Of what the reception of the book had been up to this time, and of the popularity Dickens had won as its author, this also will be the proper place to speak. For its kind, its extent, and the absence of everything unreal or factitious in the causes that contributed to it, it is unexampled in literature. Here was a series of sketches, without the pretense to such interest as attends a well-constructed story; put forth in a form apparently ephemeral as its purpose; having none that seemed higher than to exhibit some studies of cockney manners with help from a comic artist; and after four or five parts had appeared, without newspaper notice or puffing, and itself not subserving in the public anything false or unworthy, it sprang into a popularity that each part carried higher and higher, until people at this time talked of nothing else, tradesmen recommended their goods by using its name, and its sale, outstripping at a bound that of all the most famous books of the century, had reached to an almost fabulous number.
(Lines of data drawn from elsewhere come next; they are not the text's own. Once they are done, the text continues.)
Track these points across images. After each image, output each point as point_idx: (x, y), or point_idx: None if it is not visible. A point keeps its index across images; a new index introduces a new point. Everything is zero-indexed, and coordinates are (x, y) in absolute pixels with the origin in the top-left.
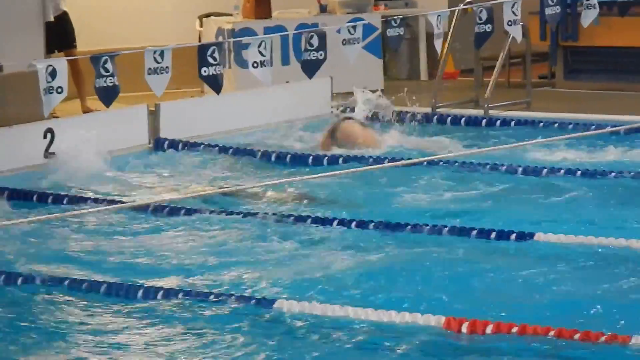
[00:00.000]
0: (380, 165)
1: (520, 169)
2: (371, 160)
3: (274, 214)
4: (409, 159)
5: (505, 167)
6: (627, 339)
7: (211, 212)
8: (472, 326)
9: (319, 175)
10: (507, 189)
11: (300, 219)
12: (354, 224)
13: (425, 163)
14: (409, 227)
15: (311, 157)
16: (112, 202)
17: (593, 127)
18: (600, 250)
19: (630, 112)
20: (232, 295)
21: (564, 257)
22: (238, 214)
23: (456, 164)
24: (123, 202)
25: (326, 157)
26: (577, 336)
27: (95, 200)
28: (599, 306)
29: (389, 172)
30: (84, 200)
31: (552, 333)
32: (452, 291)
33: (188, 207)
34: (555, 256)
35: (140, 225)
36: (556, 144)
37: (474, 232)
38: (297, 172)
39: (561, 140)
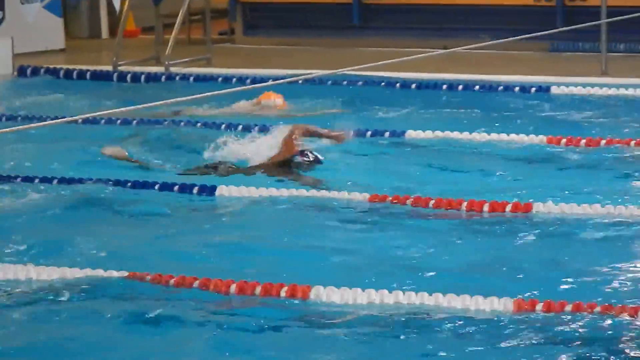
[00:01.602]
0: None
1: (199, 124)
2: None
3: None
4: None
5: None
6: (307, 289)
7: None
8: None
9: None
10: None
11: None
12: (37, 180)
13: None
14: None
15: None
16: None
17: (270, 80)
18: (287, 200)
19: (307, 66)
20: None
21: (247, 210)
22: None
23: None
24: None
25: (20, 117)
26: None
27: None
28: (295, 258)
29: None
30: None
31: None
32: (157, 248)
33: None
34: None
35: None
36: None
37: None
38: None
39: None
Of part one, the binder prepared four hundred; and of part fifteen, his order was for more than forty thousand. Every class, the high equally with the low, was attracted to it. The charm of its gayety and good humor, its inexhaustible fun, its riotous overflow of animal spirits, its brightness and keenness of observation, and, above all, the incomparable ease of its many varieties of enjoyment, fascinated everybody. Judges on the bench and boys in the street, gravity and folly, the young and the old, those who were entering life and those who were quitting it, alike found it to be irresistible. “An archdeacon,” wrote Mr. Carlyle afterwards to me, “with his own venerable lips, repeated to me, the other night, a strange profane story: of a solemn clergyman who had been administering ghostly consolation to a sick person; having finished, satisfactorily as he thought, and got out of the room, he heard the sick person ejaculate, ‘Well, thank God,
Pickwick
will be out in ten days any way!’ — This is dreadful.”
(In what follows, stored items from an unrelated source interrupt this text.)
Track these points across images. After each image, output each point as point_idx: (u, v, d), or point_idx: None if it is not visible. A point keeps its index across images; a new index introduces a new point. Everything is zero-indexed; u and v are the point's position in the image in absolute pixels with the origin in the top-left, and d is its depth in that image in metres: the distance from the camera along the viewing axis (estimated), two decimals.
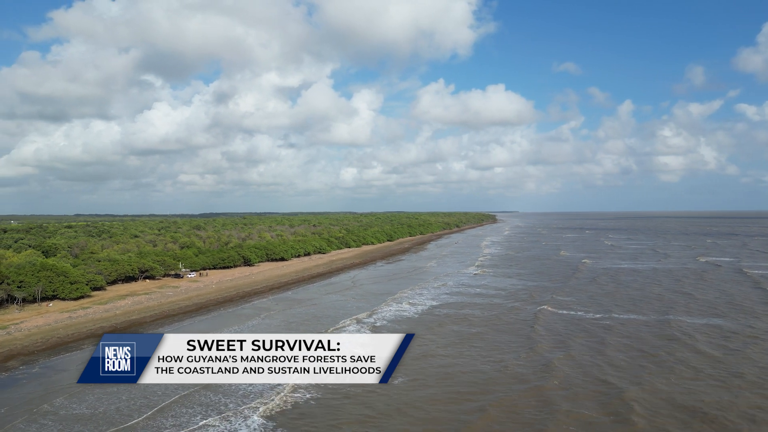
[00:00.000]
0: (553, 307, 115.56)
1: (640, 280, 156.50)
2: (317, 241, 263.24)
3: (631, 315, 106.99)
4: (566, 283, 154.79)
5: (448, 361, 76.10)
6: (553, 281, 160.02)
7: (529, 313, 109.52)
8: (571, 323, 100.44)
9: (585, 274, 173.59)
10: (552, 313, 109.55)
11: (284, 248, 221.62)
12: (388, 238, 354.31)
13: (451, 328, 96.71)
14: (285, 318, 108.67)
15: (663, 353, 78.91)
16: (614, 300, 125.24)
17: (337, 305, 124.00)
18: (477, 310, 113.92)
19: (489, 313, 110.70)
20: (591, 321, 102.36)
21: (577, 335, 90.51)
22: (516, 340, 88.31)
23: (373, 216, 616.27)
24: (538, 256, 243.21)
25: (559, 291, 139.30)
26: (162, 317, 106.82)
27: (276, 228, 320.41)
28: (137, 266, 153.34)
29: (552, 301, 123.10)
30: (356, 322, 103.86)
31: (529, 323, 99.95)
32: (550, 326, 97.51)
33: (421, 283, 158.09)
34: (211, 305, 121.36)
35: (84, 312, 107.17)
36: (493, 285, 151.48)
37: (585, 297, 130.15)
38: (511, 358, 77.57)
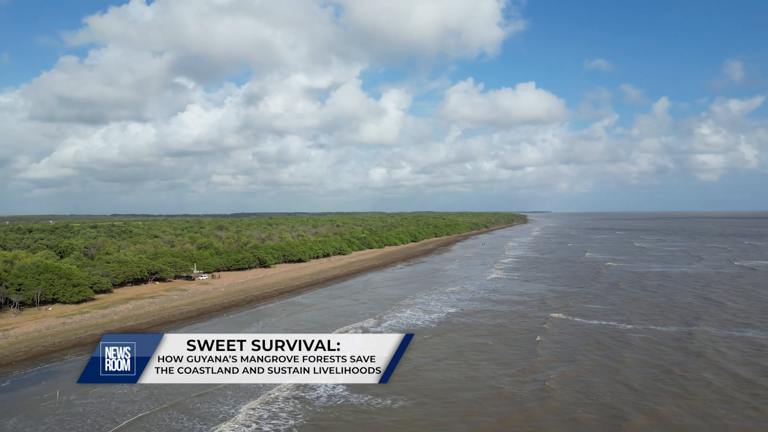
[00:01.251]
0: (566, 315, 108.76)
1: (668, 286, 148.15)
2: (338, 242, 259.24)
3: (651, 325, 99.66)
4: (586, 288, 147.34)
5: (435, 377, 70.07)
6: (573, 286, 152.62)
7: (537, 322, 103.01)
8: (582, 333, 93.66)
9: (608, 279, 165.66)
10: (563, 322, 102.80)
11: (302, 249, 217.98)
12: (412, 239, 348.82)
13: (451, 337, 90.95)
14: (286, 325, 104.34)
15: (684, 372, 71.67)
16: (635, 307, 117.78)
17: (346, 311, 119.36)
18: (485, 317, 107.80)
19: (497, 321, 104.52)
20: (605, 331, 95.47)
21: (587, 348, 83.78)
22: (517, 353, 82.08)
23: (399, 216, 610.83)
24: (561, 259, 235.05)
25: (576, 297, 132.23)
26: (160, 323, 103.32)
27: (298, 228, 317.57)
28: (146, 268, 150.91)
29: (565, 309, 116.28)
30: (361, 330, 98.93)
31: (536, 333, 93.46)
32: (559, 337, 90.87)
33: (437, 286, 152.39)
34: (215, 310, 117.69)
35: (80, 317, 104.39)
36: (510, 289, 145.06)
37: (603, 304, 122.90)
38: (506, 374, 71.41)
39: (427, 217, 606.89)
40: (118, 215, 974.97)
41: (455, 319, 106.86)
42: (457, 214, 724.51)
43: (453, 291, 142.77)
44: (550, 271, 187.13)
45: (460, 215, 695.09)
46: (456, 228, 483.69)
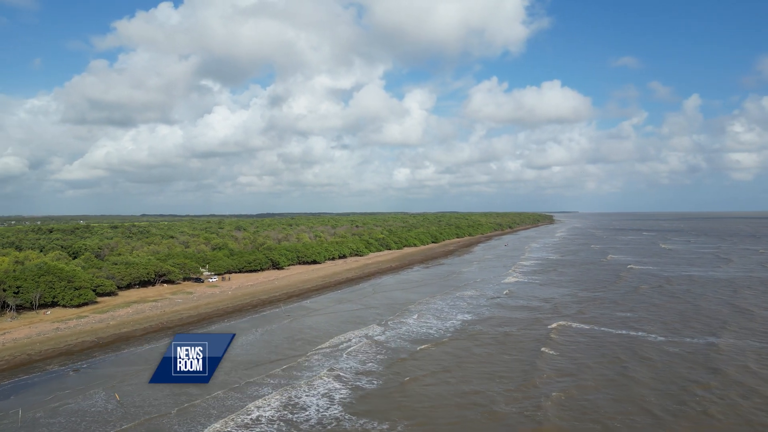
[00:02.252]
0: (578, 323, 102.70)
1: (693, 291, 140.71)
2: (355, 243, 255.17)
3: (671, 335, 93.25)
4: (603, 292, 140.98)
5: (422, 393, 64.92)
6: (590, 290, 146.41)
7: (546, 331, 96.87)
8: (593, 344, 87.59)
9: (628, 283, 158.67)
10: (573, 331, 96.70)
11: (317, 251, 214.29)
12: (432, 240, 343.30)
13: (453, 346, 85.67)
14: (286, 333, 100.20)
15: (705, 392, 65.45)
16: (654, 315, 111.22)
17: (353, 316, 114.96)
18: (494, 325, 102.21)
19: (505, 328, 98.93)
20: (619, 341, 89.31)
21: (595, 361, 77.71)
22: (518, 365, 76.56)
23: (421, 216, 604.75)
24: (582, 261, 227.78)
25: (592, 302, 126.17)
26: (155, 330, 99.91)
27: (317, 228, 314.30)
28: (154, 270, 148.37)
29: (578, 316, 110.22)
30: (365, 338, 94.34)
31: (542, 343, 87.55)
32: (566, 348, 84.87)
33: (451, 290, 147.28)
34: (216, 316, 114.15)
35: (76, 322, 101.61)
36: (525, 294, 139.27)
37: (619, 310, 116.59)
38: (500, 391, 65.82)
39: (450, 217, 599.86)
40: (147, 215, 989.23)
41: (462, 326, 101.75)
42: (480, 215, 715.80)
43: (466, 295, 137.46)
44: (568, 275, 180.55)
45: (483, 215, 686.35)
46: (479, 228, 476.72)
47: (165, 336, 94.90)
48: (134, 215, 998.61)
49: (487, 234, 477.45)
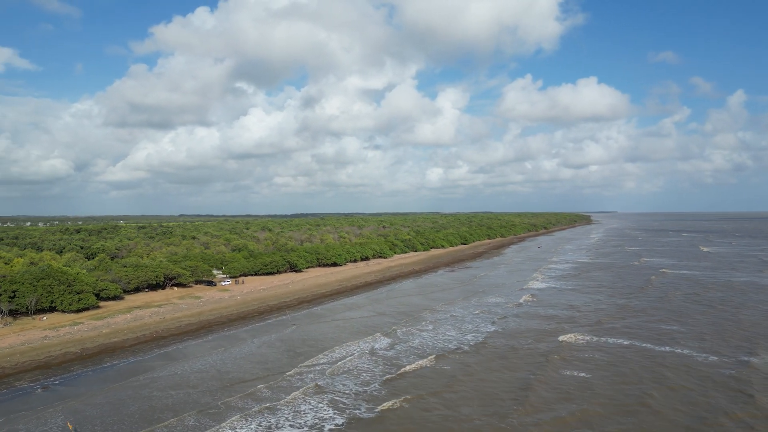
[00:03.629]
0: (591, 335, 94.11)
1: (730, 299, 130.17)
2: (379, 244, 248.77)
3: (698, 350, 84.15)
4: (629, 299, 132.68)
5: (397, 424, 58.18)
6: (615, 296, 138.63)
7: (555, 344, 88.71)
8: (604, 360, 79.22)
9: (657, 288, 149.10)
10: (584, 344, 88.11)
11: (338, 253, 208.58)
12: (462, 242, 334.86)
13: (453, 361, 77.99)
14: (281, 344, 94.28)
15: (730, 423, 57.04)
16: (682, 325, 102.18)
17: (361, 324, 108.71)
18: (504, 337, 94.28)
19: (514, 341, 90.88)
20: (635, 357, 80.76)
21: (603, 381, 69.26)
22: (515, 385, 68.68)
23: (452, 217, 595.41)
24: (614, 264, 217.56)
25: (614, 310, 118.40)
26: (146, 340, 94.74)
27: (343, 229, 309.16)
28: (163, 273, 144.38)
29: (595, 326, 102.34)
30: (368, 352, 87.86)
31: (546, 359, 79.42)
32: (573, 364, 76.42)
33: (470, 296, 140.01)
34: (217, 324, 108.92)
35: (68, 330, 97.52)
36: (546, 301, 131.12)
37: (642, 320, 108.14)
38: (484, 420, 58.05)
39: (482, 217, 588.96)
40: (184, 216, 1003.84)
41: (471, 338, 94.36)
42: (515, 215, 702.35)
43: (486, 302, 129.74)
44: (597, 279, 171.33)
45: (518, 216, 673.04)
46: (512, 229, 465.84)
47: (155, 347, 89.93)
48: (173, 215, 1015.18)
49: (520, 235, 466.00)
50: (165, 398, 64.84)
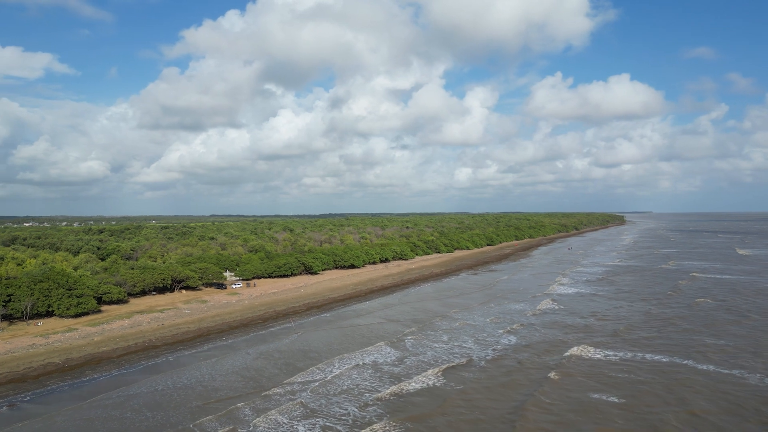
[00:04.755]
0: (604, 349, 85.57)
1: (765, 308, 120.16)
2: (400, 245, 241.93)
3: (725, 367, 75.72)
4: (653, 306, 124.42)
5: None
6: (639, 301, 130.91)
7: (561, 359, 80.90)
8: (612, 378, 71.13)
9: (685, 294, 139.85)
10: (593, 360, 79.64)
11: (356, 254, 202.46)
12: (488, 243, 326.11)
13: (452, 379, 70.46)
14: (278, 355, 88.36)
15: None
16: (709, 336, 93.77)
17: (369, 331, 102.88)
18: (511, 350, 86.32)
19: (521, 355, 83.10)
20: (650, 375, 72.53)
21: (609, 405, 60.79)
22: (510, 405, 61.46)
23: (479, 217, 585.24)
24: (642, 267, 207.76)
25: (634, 319, 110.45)
26: (137, 350, 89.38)
27: (365, 230, 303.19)
28: (171, 276, 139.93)
29: (612, 338, 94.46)
30: (370, 366, 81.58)
31: (546, 377, 71.68)
32: (575, 383, 68.36)
33: (489, 302, 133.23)
34: (216, 332, 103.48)
35: (59, 337, 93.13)
36: (566, 308, 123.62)
37: (665, 330, 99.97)
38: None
39: (510, 218, 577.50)
40: (216, 216, 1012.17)
41: (477, 349, 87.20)
42: (545, 215, 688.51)
43: (504, 310, 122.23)
44: (621, 284, 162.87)
45: (548, 216, 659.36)
46: (541, 230, 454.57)
47: (143, 358, 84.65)
48: (204, 216, 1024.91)
49: (550, 236, 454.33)
50: (135, 419, 59.30)
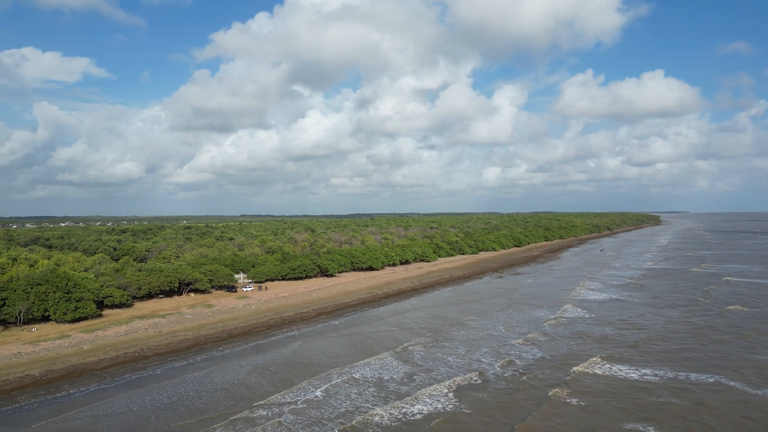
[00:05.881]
0: (617, 363, 76.96)
1: None
2: (422, 246, 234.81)
3: (755, 387, 66.96)
4: (679, 314, 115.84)
5: None
6: (666, 307, 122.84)
7: (564, 378, 72.94)
8: (621, 398, 63.07)
9: (715, 301, 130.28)
10: (600, 378, 71.27)
11: (374, 256, 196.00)
12: (515, 244, 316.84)
13: (445, 400, 63.51)
14: (274, 368, 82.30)
15: None
16: (738, 351, 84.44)
17: (378, 339, 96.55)
18: (513, 367, 78.54)
19: (524, 376, 75.56)
20: (669, 395, 64.23)
21: None
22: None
23: (508, 217, 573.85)
24: (674, 271, 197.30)
25: (658, 328, 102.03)
26: (125, 361, 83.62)
27: (388, 230, 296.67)
28: (178, 278, 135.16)
29: (630, 350, 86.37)
30: (372, 382, 75.11)
31: (537, 406, 63.65)
32: (574, 407, 60.68)
33: (511, 308, 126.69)
34: (214, 341, 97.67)
35: (48, 345, 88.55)
36: (589, 315, 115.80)
37: (688, 342, 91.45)
38: None
39: (540, 218, 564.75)
40: (246, 216, 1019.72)
41: (481, 358, 79.83)
42: (575, 215, 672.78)
43: (525, 317, 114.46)
44: (651, 289, 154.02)
45: (579, 216, 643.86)
46: (572, 231, 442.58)
47: (129, 370, 79.07)
48: (235, 216, 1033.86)
49: (581, 237, 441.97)
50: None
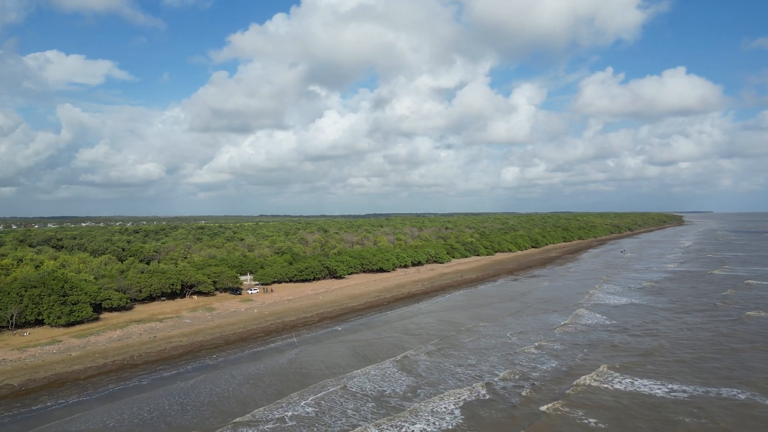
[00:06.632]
0: (629, 376, 70.59)
1: None
2: (435, 248, 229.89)
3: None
4: (695, 320, 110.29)
5: None
6: (682, 312, 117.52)
7: (565, 392, 67.95)
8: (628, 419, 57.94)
9: (732, 307, 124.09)
10: (611, 390, 65.87)
11: (385, 258, 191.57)
12: (532, 245, 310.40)
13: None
14: (267, 378, 78.30)
15: None
16: (757, 362, 78.69)
17: (377, 350, 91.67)
18: (512, 379, 73.59)
19: (524, 387, 70.68)
20: (675, 414, 58.77)
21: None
22: None
23: (526, 217, 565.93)
24: (690, 274, 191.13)
25: (671, 336, 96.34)
26: (113, 369, 79.72)
27: (402, 231, 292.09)
28: (181, 280, 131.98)
29: (644, 360, 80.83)
30: (370, 397, 70.77)
31: (537, 414, 58.71)
32: None
33: (521, 313, 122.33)
34: (208, 348, 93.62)
35: (36, 351, 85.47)
36: (603, 321, 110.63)
37: (704, 351, 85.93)
38: None
39: (558, 218, 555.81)
40: (264, 216, 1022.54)
41: (492, 369, 74.89)
42: (595, 215, 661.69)
43: (533, 325, 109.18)
44: (666, 293, 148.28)
45: (599, 216, 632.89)
46: (591, 231, 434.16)
47: (113, 380, 75.21)
48: (253, 216, 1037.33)
49: (601, 237, 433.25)
50: None
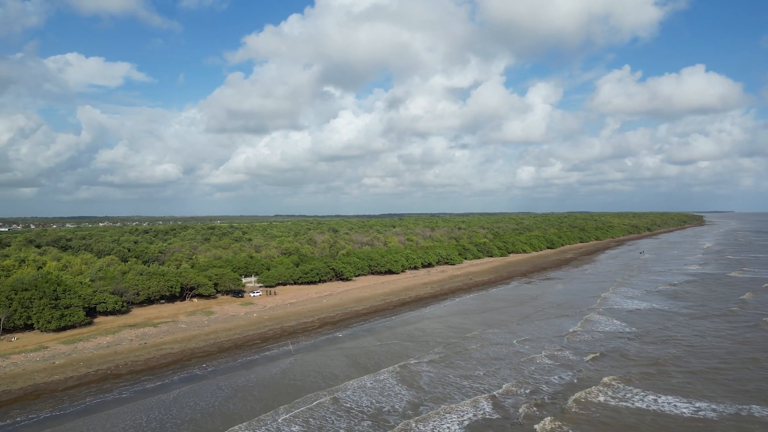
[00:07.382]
0: (636, 387, 65.46)
1: None
2: (446, 249, 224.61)
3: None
4: (709, 325, 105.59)
5: None
6: (696, 317, 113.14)
7: (561, 405, 62.90)
8: None
9: (748, 313, 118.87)
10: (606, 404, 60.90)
11: (394, 259, 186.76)
12: (548, 245, 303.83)
13: None
14: (254, 390, 73.99)
15: None
16: None
17: (372, 361, 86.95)
18: (519, 393, 68.36)
19: (524, 404, 65.45)
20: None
21: None
22: None
23: (541, 217, 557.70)
24: (707, 276, 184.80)
25: (683, 346, 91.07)
26: (94, 380, 75.23)
27: (413, 231, 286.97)
28: (180, 282, 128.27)
29: (654, 368, 76.61)
30: (367, 415, 66.25)
31: None
32: None
33: (527, 319, 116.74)
34: (199, 356, 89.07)
35: (19, 358, 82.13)
36: (626, 326, 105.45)
37: (718, 362, 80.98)
38: None
39: (575, 218, 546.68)
40: (279, 216, 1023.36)
41: (502, 383, 69.90)
42: (613, 215, 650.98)
43: (555, 332, 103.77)
44: (684, 297, 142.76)
45: (616, 216, 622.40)
46: (609, 231, 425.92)
47: (92, 392, 70.85)
48: (268, 216, 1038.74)
49: (619, 238, 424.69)
50: None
Let me add that there was something more in it all than the gratification of mere fun and laughter, more even than the rarer pleasure that underlies the outbreak of all forms of genuine humor. Another chord had been struck. Over and above the lively painting of manners which at first had been so attractive, there was something that left deeper mark. Genial and irrepressible enjoyment, affectionate heartiness of tone, unrestrained exuberance of mirth, these are not more delightful than they are fleeting and perishable qualities; but the attention eagerly excited by the charm of them in
Pickwick
found itself retained by something more permanent. We had all become suddenly conscious, in the very thick of the extravaganza of adventure and fun set before us, that here were real people. It was not somebody talking humorously about them, but they were there themselves. That a number of persons belonging to the middle and lower ranks of life (Wardles, Winkles, Wellers, Tupmans, Bardells, Snubbinses, Perkers, Bob Sawyers, Dodsons, and Foggs) had been somehow added to his intimate and familiar acquaintance, the ordinary reader knew before half a dozen numbers were out; and it took not many more to make clear to the intelligent reader that a new and original genius in the walk of Smollett and Fielding had arisen in England.
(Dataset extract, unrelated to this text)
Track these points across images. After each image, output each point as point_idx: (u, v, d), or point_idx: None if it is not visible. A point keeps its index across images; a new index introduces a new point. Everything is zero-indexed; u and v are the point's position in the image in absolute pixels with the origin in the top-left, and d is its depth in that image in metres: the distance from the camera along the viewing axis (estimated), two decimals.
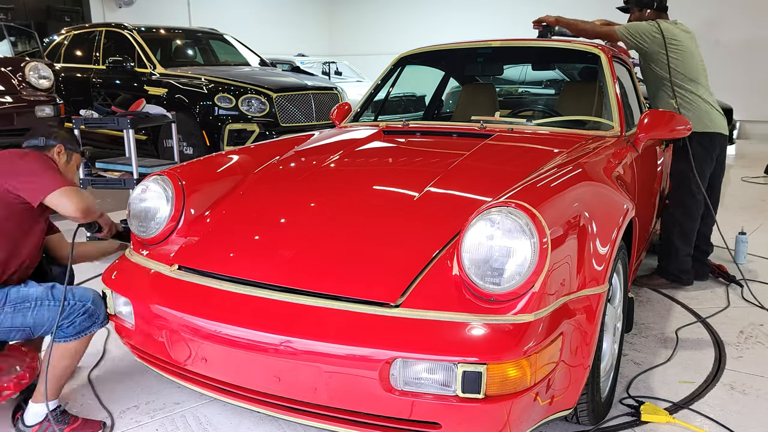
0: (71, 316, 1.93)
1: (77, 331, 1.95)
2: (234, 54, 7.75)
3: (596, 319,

I do not, for reasons to be hereafter stated, think the
Pickwick Papers
comparable to the later books; but, apart from the new vein of humour it opened, its wonderful freshness and its unflagging animal spirits, it has two characters that will probably continue to attract to it an unfading popularity. Its pre-eminent achievement is of course Sam Weller, — one of those people that take their place among the supreme successes of fiction, as one that nobody ever saw but everybody recognises, at once perfectly natural and intensely original. Who is there that has ever thought him tedious? Who is so familiar with him as not still to be finding something new in him? Who is so amazed by his inexhaustible resources, or so amused by his inextinguishable laughter, as to doubt of his being as ordinary and perfect a reality, nevertheless, as anything in the London streets? When indeed the relish has been dulled that makes such humour natural and appreciable, and not his native fun only, his ready and rich illustration, his imperturbable self-possession, but his devotion to his master, his chivalry and his gallantry, are no longer discovered, or believed no longer to exist, in the ranks of life to which he belongs, it will be worse for all of us than for the fame of his creator. Nor, when faith is lost in that possible combination of eccentricities and benevolences, shrewdness and simplicity, good sense and folly, all that suggests the ludicrous and nothing that suggests contempt for it, which form the delightful oddity of Pickwick, will the mistake committed be one merely of critical misjudgment. But of this there is small fear. Sam Weller and Mr. Pickwick are the Sancho and the Quixote of Londoners, and as little likely to pass away as the old city itself.

Dickens was very fond of riding in these early years, and there was no recreation he so much indulged, or with such profit to himself, in the intervals of his hardest work. I was his companion oftener than I could well afford the time for, the distances being great and nothing else to be done for the day; but when a note would unexpectedly arrive while I knew him to be hunted hard by one of his printers, telling me he had been sticking to work so closely that he must have rest, and, by way of getting it, proposing we should start together that morning at eleven o’clock for “a fifteen-mile ride out, ditto in, and a lunch on the road” with a wind-up of six o’clock dinner in Doughty Street, I could not resist the good fellowship. His notion of finding rest from mental exertion in as much bodily exertion of equal severity, continued with him to the last; taking in the later years what I always thought the too great strain of as many miles in walking as he now took in the saddle, and too often indulging it at night; for, though he was always passionately fond of walking, he observed as yet a moderation in it, even accepting as sufficient my seven or eight miles’ companionship. “What a brilliant morning for a country walk!” he would write, with not another word in his dispatch. Or, “Is it possible that you can’t, oughtn’t, shouldn’t, mustn’t,
won’t
be tempted, this gorgeous day?” Or, “I start precisely — precisely, mind — at half-past one. Come, come,
come
, and walk in the green lanes. You will work the better for it all the week. Come! I shall expect you.” Or, “You don’t feel disposed, do you, to muffle yourself up and start off with me for a good brisk walk over Hampstead Heath? I knows a good ‘ous there where we can have a red-hot chop for dinner, and a glass of good wine:” which led to our first experience of Jack Straw’s Castle, memorable for many happy meetings in coming years. But the rides were most popular and frequent. “I think,” he would write, “Richmond and Twickenham, thro’ the park, out at Knightsbridge, and over Barnes Common, would make a beautiful ride.” Or, “Do you know, I shouldn’t object to an early chop at some village inn?” Or, “Not knowing whether my head was off or on, it became so addled with work, I have gone riding the old road, and should be truly delighted to meet or be overtaken by you.” Or, “Where shall it be —
oh, where
— Hampstead, Greenwich, Windsor? where?????? while the day is bright, not when it has dwindled away to nothing! For who can be of any use whatsomdever such a day as this, excepting out of doors?” Or it might be interrogatory summons to “A hard trot of three hours?” or intimation as laconic “To be heard of at Eel-pie House, Twickenham!” When first I knew him, I may add, his carriage for his wife’s use was a small chaise with a smaller pair of ponies, which, having a habit of making sudden rushes up by-streets in the day and peremptory standstills in ditches by night, were changed in the following year for a more suitable equipage.